→ **Provided material**
== Segment start ==

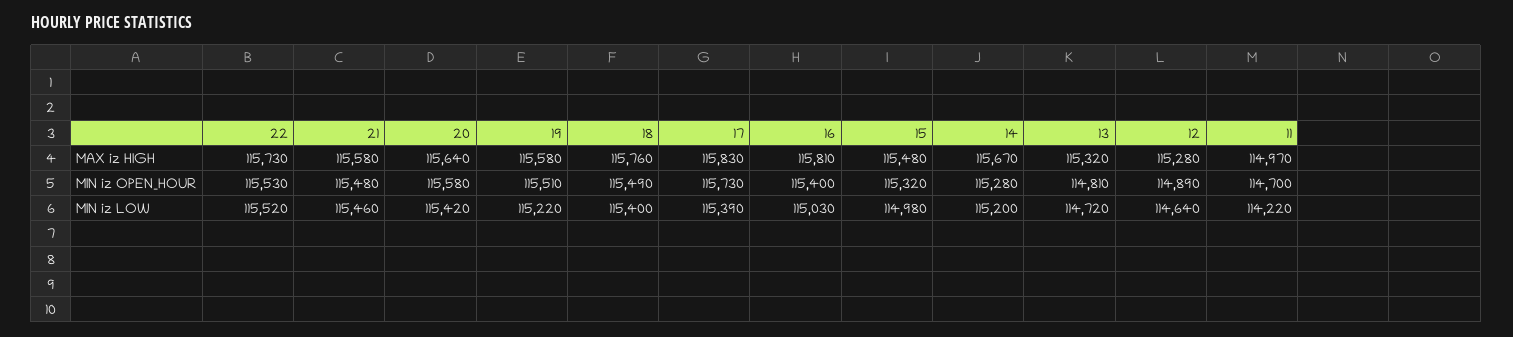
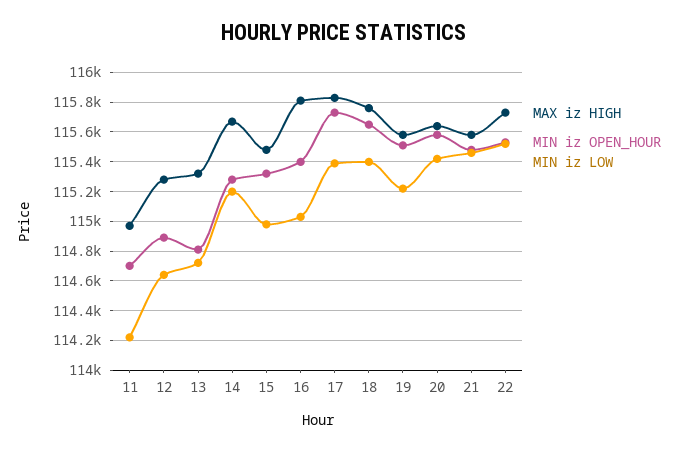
  {
    "MAX iz HIGH": {
      "22": 115730,
      "21": 115580,
      "20": 115640,
      "19": 115580,
      "18": 115760,
      "17": 115830,
      "16": 115810,
      "15": 115480,
      "14": 115670,
      "13": 115320,
      "12": 115280,
      "11": 114970
    },
    "MIN iz OPEN_HOUR": {
      "22": 115530,
      "21": 115480,
      "20": 115580,
      "19": 115510,
-     "18": 115490,
+     "18": 115650,
      "17": 115730,
      "16": 115400,
      "15": 115320,
      "14": 115280,
      "13": 114810,
      "12": 114890,
      "11": 114700
    },
    "MIN iz LOW": {
      "22": 115520,
      "21": 115460,
      "20": 115420,
      "19": 115220,
      "18": 115400,
      "17": 115390,
      "16": 115030,
      "15": 114980,
      "14": 115200,
      "13": 114720,
      "12": 114640,
      "11": 114220
    }
  }

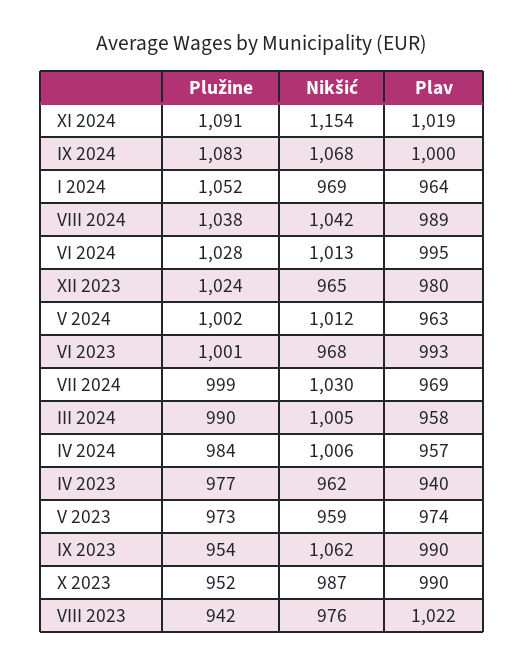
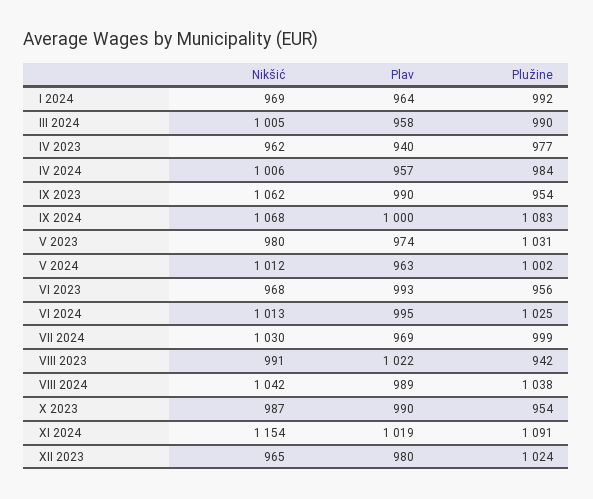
  {
    "Plužine": {
      "XI 2024": 1091,
      "IX 2024": 1083,
-     "I 2024": 1052,
+     "I 2024": 992,
      "VIII 2024": 1038,
-     "VI 2024": 1028,
+     "VI 2024": 1025,
      "XII 2023": 1024,
      "V 2024": 1002,
-     "VI 2023": 1001,
+     "VI 2023": 956,
      "VII 2024": 999,
      "III 2024": 990,
      "IV 2024": 984,
      "IV 2023": 977,
-     "V 2023": 973,
+     "V 2023": 1031,
      "IX 2023": 954,
-     "X 2023": 952,
+     "X 2023": 954,
      "VIII 2023": 942
    },
    "Nikšić": {
      "XI 2024": 1154,
      "IX 2024": 1068,
      "I 2024": 969,
      "VIII 2024": 1042,
      "VI 2024": 1013,
      "XII 2023": 965,
      "V 2024": 1012,
      "VI 2023": 968,
      "VII 2024": 1030,
      "III 2024": 1005,
      "IV 2024": 1006,
      "IV 2023": 962,
-     "V 2023": 959,
+     "V 2023": 980,
      "IX 2023": 1062,
      "X 2023": 987,
-     "VIII 2023": 976
+     "VIII 2023": 991
    },
    "Plav": {
      "XI 2024": 1019,
      "IX 2024": 1000,
      "I 2024": 964,
      "VIII 2024": 989,
      "VI 2024": 995,
      "XII 2023": 980,
      "V 2024": 963,
      "VI 2023": 993,
      "VII 2024": 969,
      "III 2024": 958,
      "IV 2024": 957,
      "IV 2023": 940,
      "V 2023": 974,
      "IX 2023": 990,
      "X 2023": 990,
      "VIII 2023": 1022
    }
  }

== Segment end ==

→ **What you should do**
Look for the string "VIII" in the records, and copy every line where it is found.

→ **Reply to the exercise**
      "VIII 2024": 1038,
      "VIII 2023": 942
      "VIII 2024": 1042,
-     "VIII 2023": 976
+     "VIII 2023": 991
      "VIII 2024": 989,
      "VIII 2023": 1022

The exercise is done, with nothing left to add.